In this study Anise couldn’t effectively reduce hemoglobin glycation however its antioxidant activity has been obtained. So that, this spice effectively scavenged nitric oxide, superoxide and DPPH radicals and it also decrease lipid peroxidation and protein oxidation in diabetics[8]. In β-carotene bleaching system antioxidant activity of the essential oil of anise was almost equal to butylated hydroxytoluene (BHT)[16]. These antonyms can be having different reasons. For example, the flavonoids as the most important antioxidant components, have invert-U effects and act with different intensity[19]. This means that the maximum activity of each flavonoid is at a particular dose and at higher and lower doses than this dose, the activity is descended.

Moreover, other mechanisms beside the scavenging free radicals may be responsible for this inhibition like metal-chelating property. Moreover, the metal-chelating property of extracts has been proven to be responsible for alleviation of the Amadori reaction in glycation system.
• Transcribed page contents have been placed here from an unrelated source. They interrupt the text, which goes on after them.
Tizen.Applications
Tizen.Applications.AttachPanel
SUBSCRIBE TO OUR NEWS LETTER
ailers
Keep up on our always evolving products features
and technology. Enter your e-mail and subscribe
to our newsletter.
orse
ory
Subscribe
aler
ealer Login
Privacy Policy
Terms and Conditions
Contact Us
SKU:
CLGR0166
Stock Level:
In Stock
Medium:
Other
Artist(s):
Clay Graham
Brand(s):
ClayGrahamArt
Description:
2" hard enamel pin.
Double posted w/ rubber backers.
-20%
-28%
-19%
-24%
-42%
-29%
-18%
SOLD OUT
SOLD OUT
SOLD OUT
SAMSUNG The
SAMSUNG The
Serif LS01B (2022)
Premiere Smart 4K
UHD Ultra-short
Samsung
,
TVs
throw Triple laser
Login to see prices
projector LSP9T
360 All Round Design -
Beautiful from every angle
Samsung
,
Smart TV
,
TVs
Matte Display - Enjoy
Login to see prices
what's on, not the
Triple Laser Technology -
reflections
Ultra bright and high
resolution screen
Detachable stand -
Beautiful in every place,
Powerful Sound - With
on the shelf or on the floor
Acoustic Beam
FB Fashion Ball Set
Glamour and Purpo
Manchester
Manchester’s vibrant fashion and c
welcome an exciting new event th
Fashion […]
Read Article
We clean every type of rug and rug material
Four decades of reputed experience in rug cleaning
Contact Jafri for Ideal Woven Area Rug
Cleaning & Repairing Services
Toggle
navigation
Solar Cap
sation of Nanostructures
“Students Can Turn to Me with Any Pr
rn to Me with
The rationale behind this speculation includes the previous report that, diethylenetriaminepentaacetic acid, a known metal-chelating activity, reduced albumin glycation[20]. Also, a strong relationship between glucose associated oxidative modifications and amount of transition metals like copper and iron was seen[21]. So, the desirable effects of some of the extracts like wild caraway may be related to the other mechanisms apart from scavenging free radicals.

In conclusion we can say that in addition of antioxidant activity, there are different mechanisms for inhibition of glycation and likely a mixture of these mechanisms participate in this effect.